──────── Given data ────────
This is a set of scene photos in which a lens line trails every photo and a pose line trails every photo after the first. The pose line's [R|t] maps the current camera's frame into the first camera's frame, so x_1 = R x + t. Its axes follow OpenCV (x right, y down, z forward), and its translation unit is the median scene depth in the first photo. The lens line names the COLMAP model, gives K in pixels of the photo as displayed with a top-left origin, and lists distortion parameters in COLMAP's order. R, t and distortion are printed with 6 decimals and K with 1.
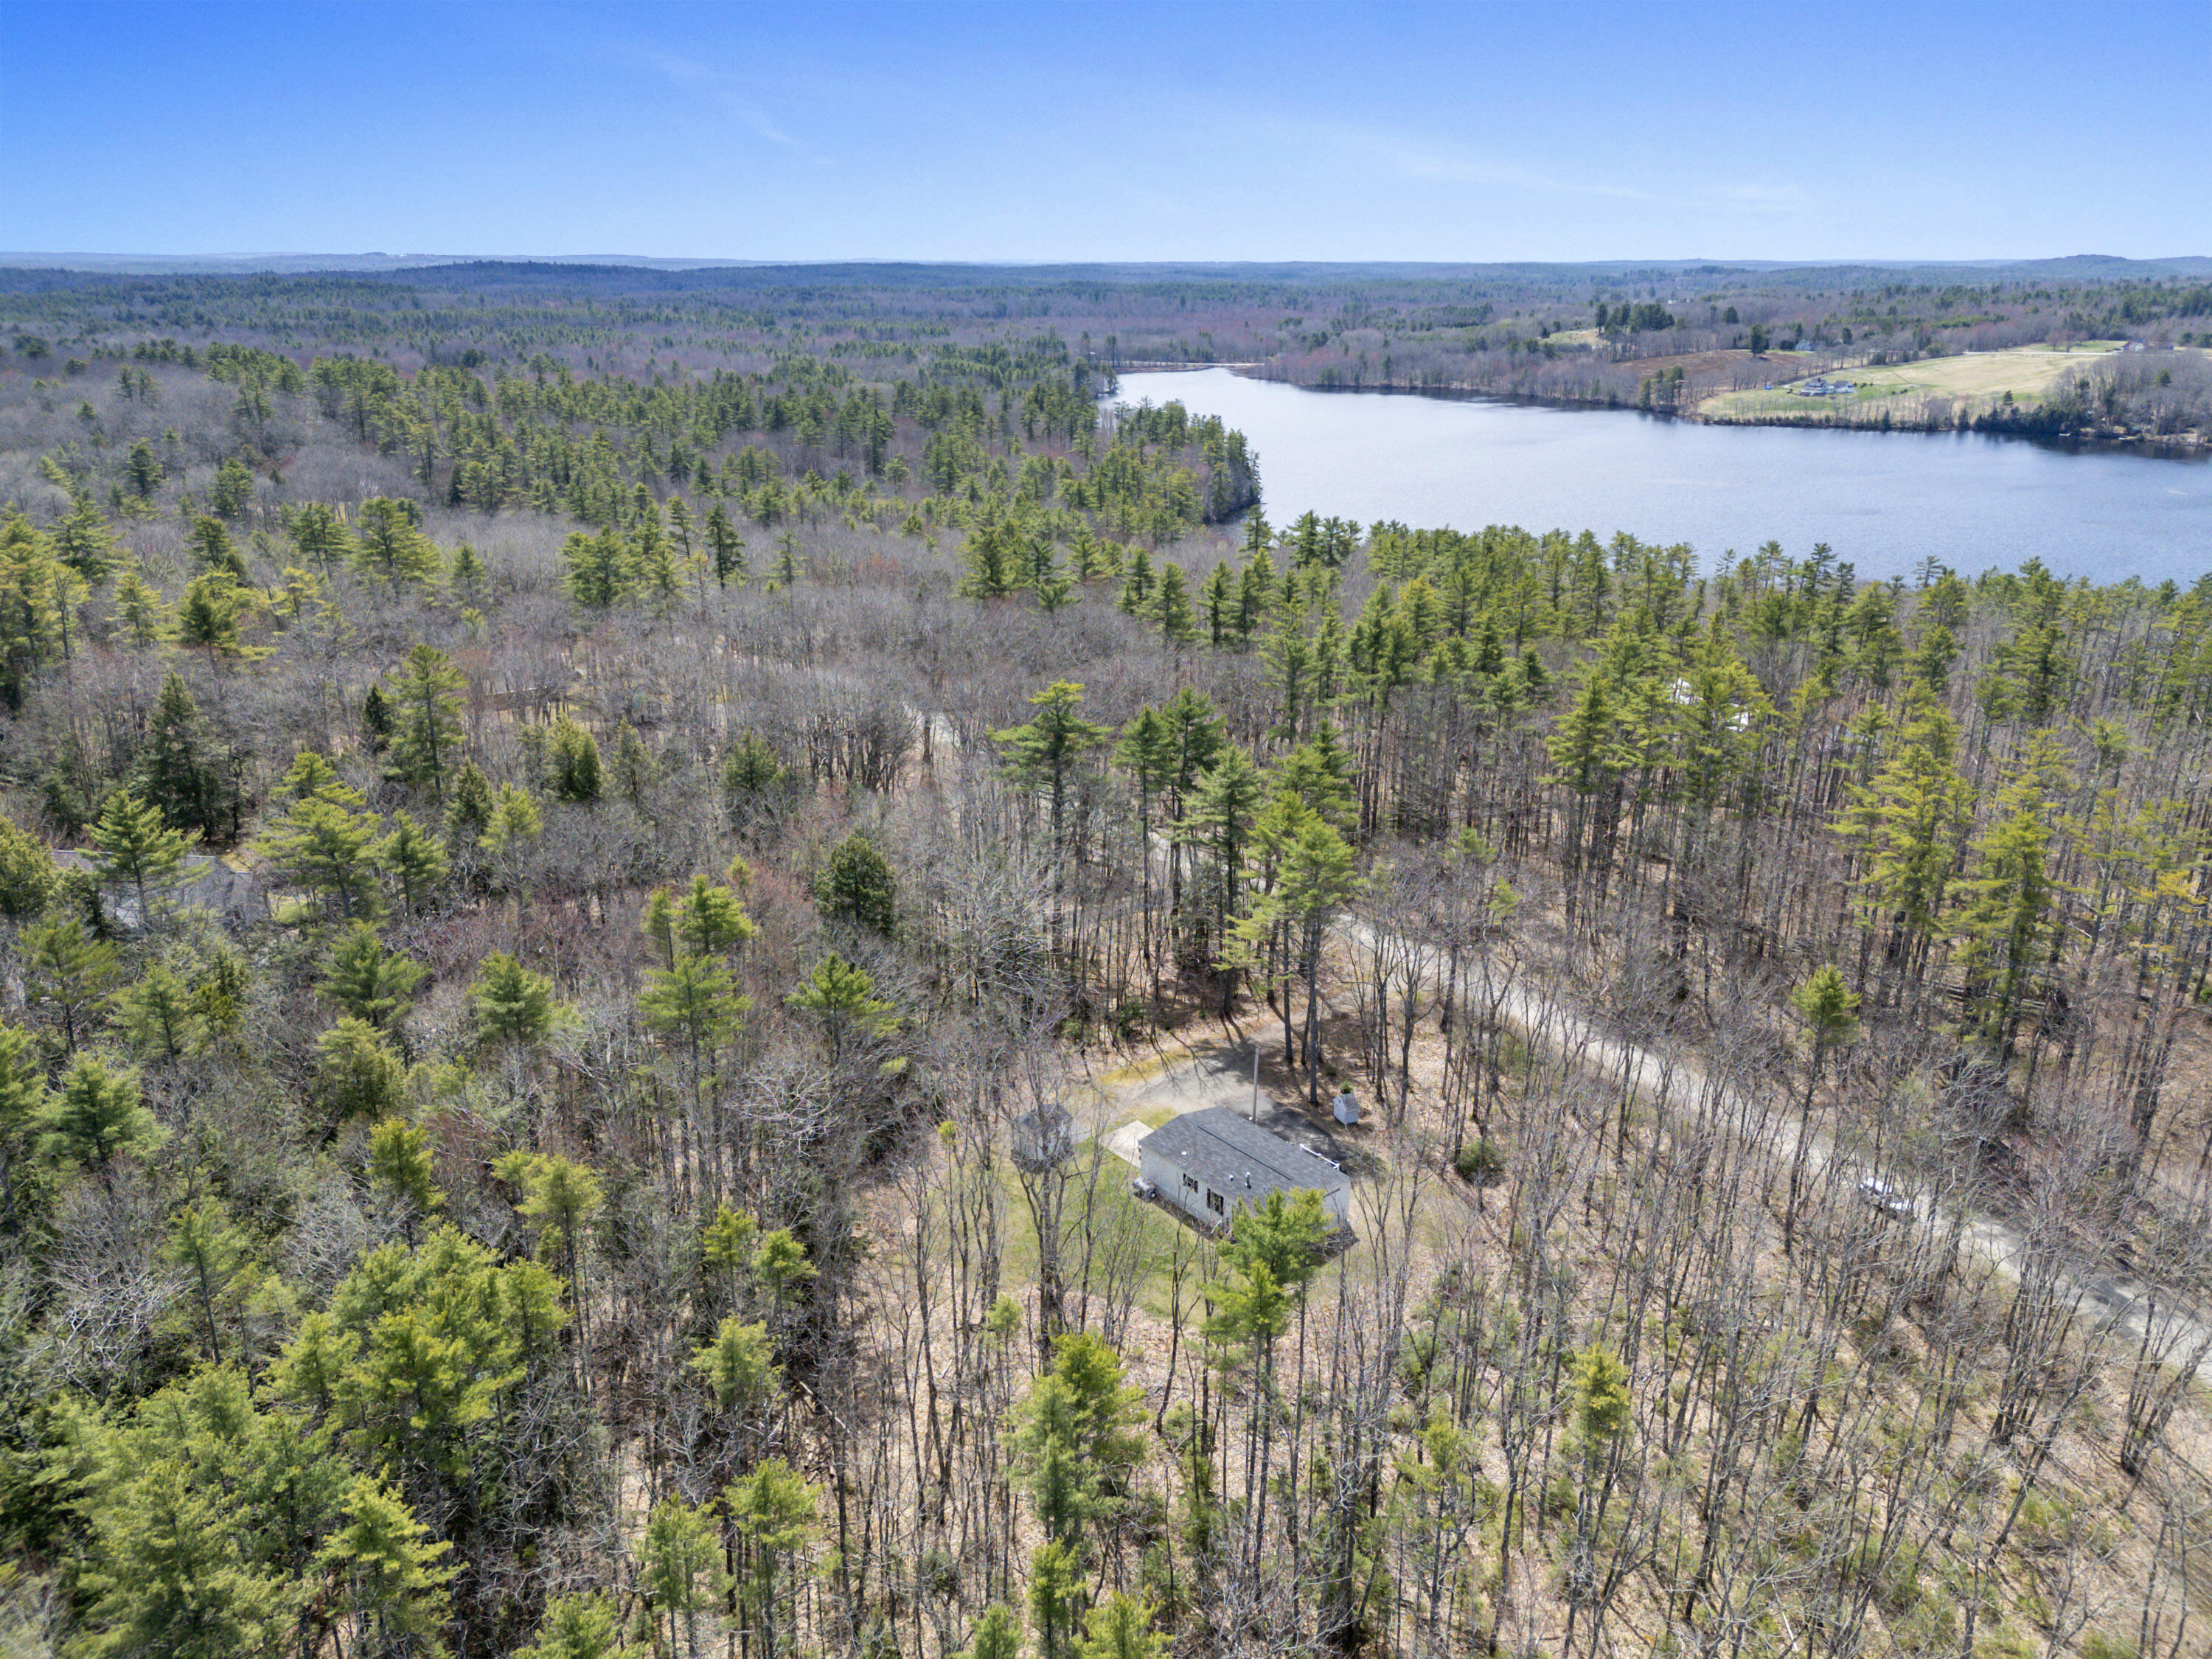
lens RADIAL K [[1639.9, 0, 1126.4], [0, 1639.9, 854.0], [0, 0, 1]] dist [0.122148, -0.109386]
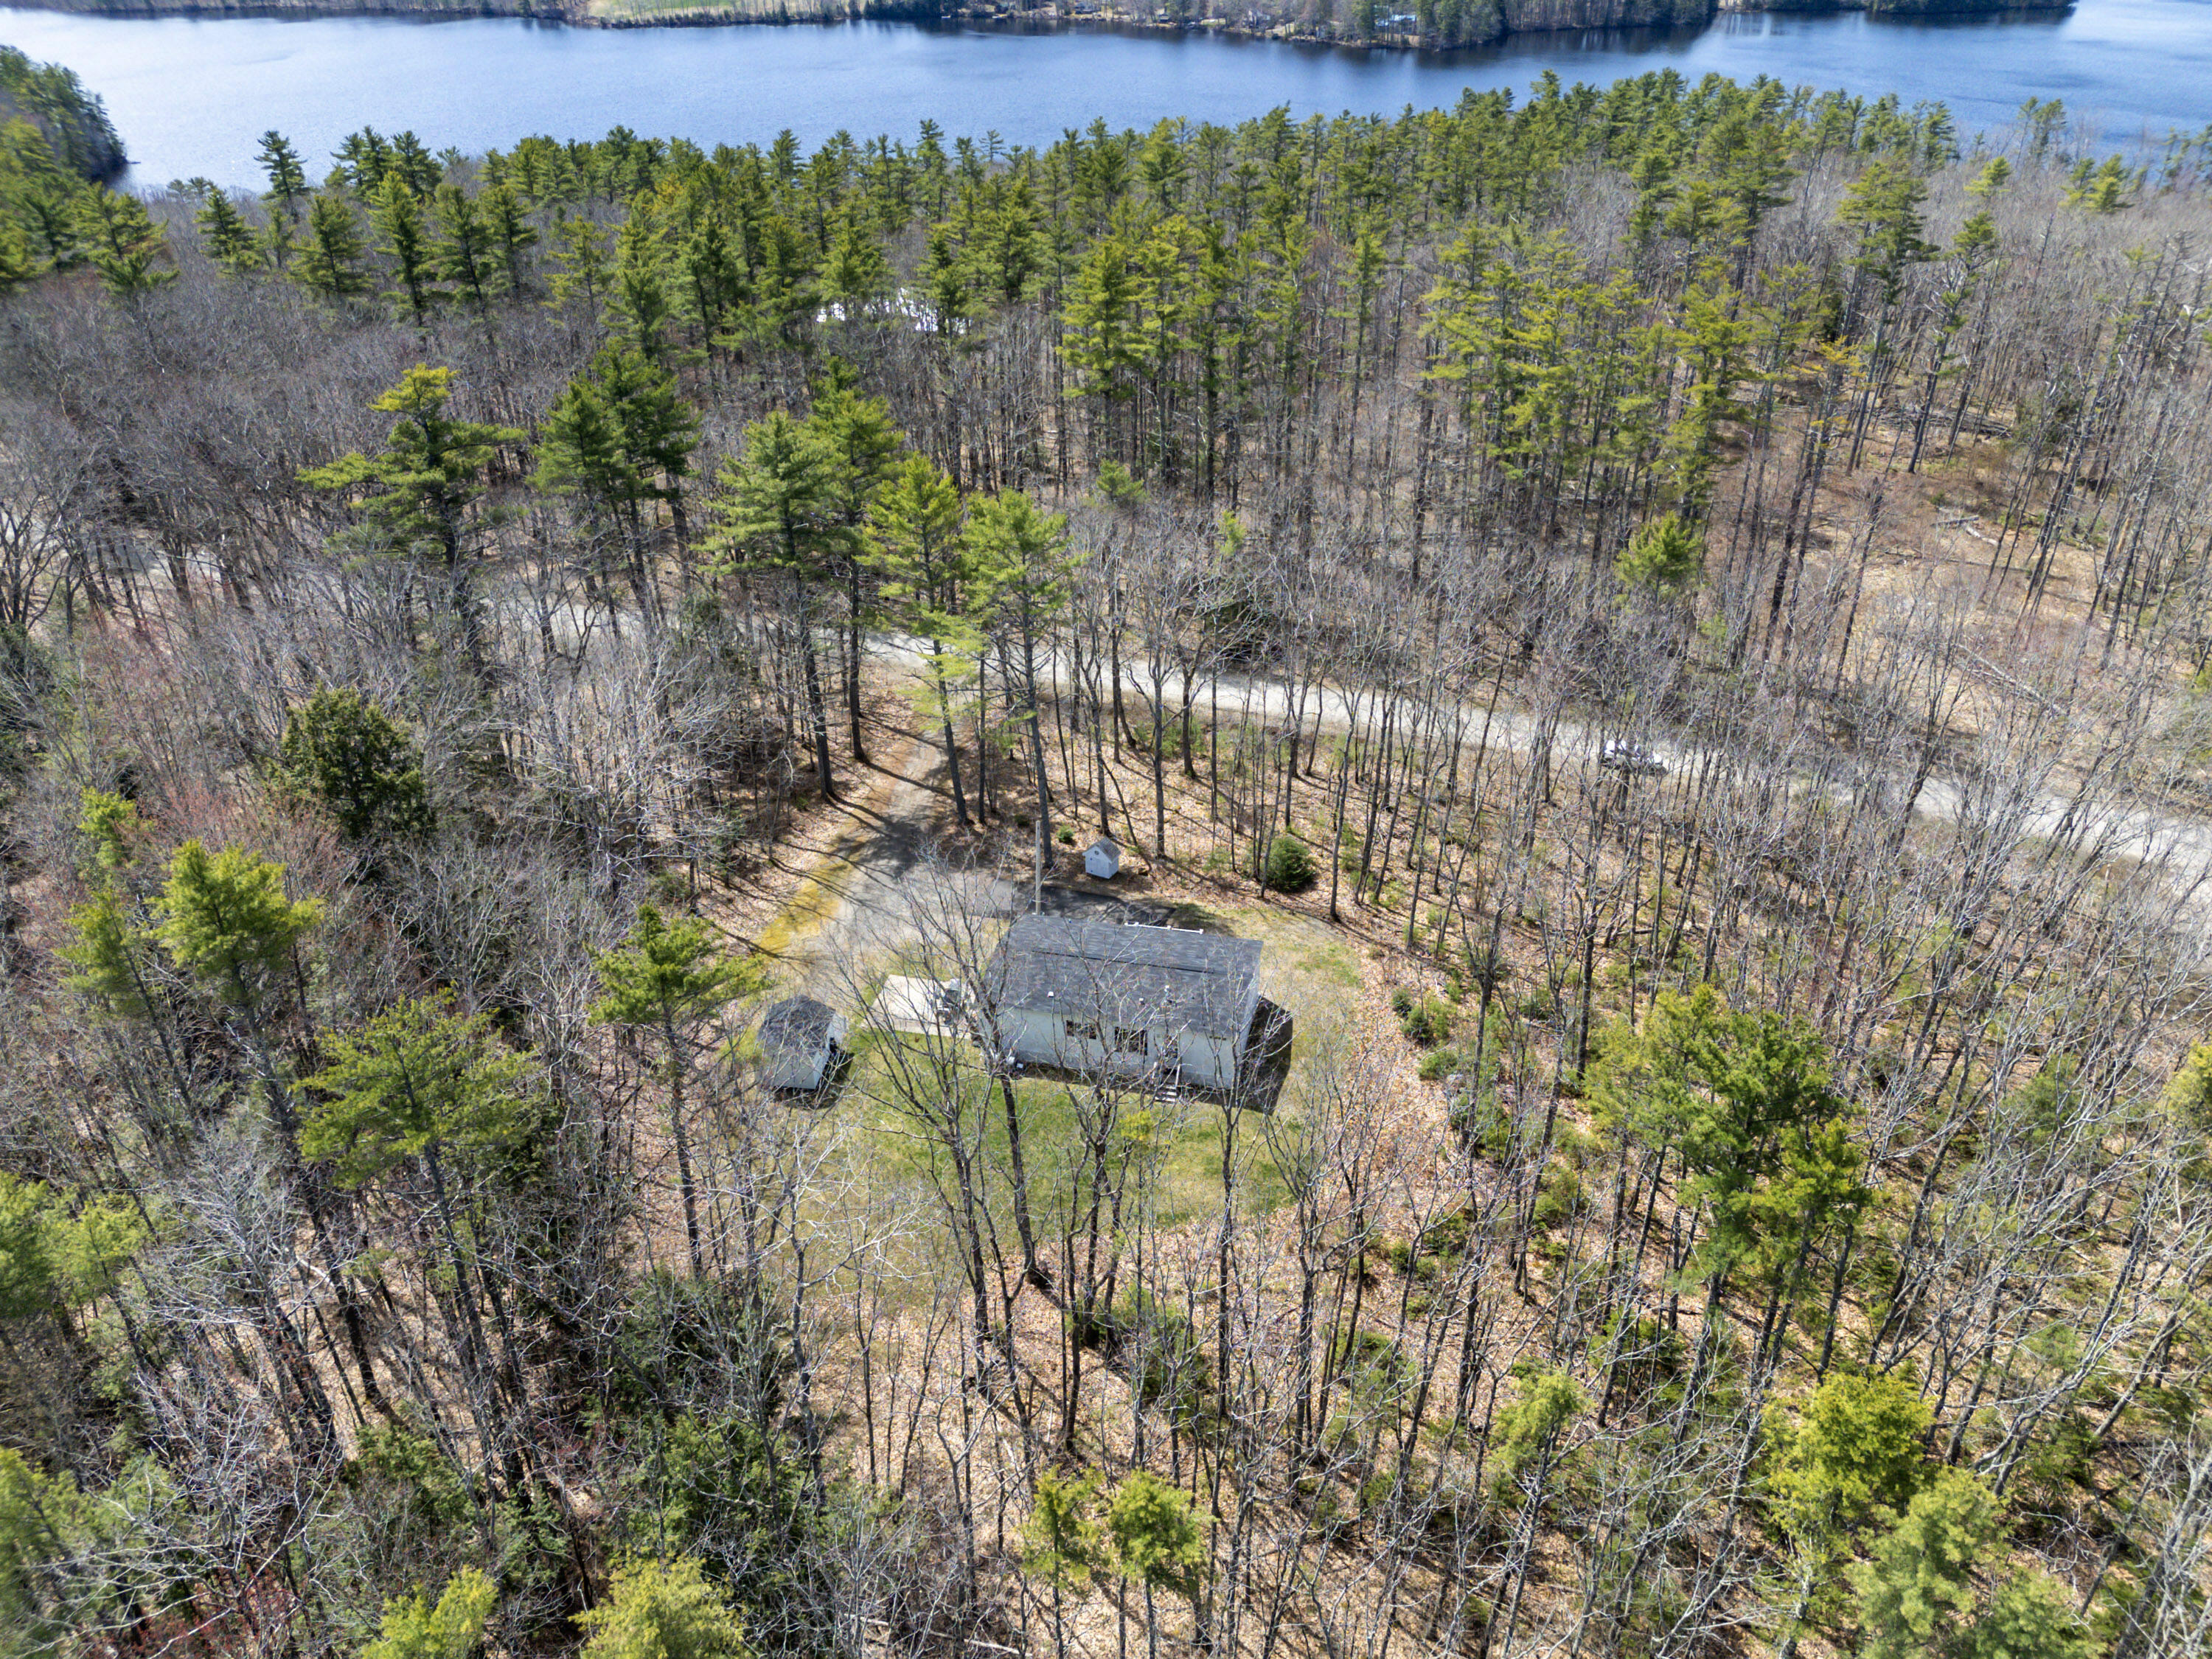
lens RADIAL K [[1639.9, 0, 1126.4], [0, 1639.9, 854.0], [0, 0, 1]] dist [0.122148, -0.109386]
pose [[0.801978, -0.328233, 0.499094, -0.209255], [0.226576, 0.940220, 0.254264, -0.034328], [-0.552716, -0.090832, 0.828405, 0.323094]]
────────
Work task:
Convert the listing above to a two-column CSV with the headers input and output, putting each text and its answer on one row as two quoted fields with line breaks replaced by spaces. Cover the whole listing, and leave the pictures out.

Answer to this task:
input,output
"This is a set of scene photos in which a lens line trails every photo and a pose line trails every photo after the first. The pose line's [R|t] maps the current camera's frame into the first camera's frame, so x_1 = R x + t. Its axes follow OpenCV (x right, y down, z forward), and its translation unit is the median scene depth in the first photo. The lens line names the COLMAP model, gives K in pixels of the photo as displayed with a top-left origin, and lists distortion parameters in COLMAP's order. R, t and distortion are printed with 6 decimals and K with 1.","lens RADIAL K [[1639.9, 0, 1126.4], [0, 1639.9, 854.0], [0, 0, 1]] dist [0.122148, -0.109386] lens RADIAL K [[1639.9, 0, 1126.4], [0, 1639.9, 854.0], [0, 0, 1]] dist [0.122148, -0.109386] pose [[0.801978, -0.328233, 0.499094, -0.209255], [0.226576, 0.940220, 0.254264, -0.034328], [-0.552716, -0.090832, 0.828405, 0.323094]]"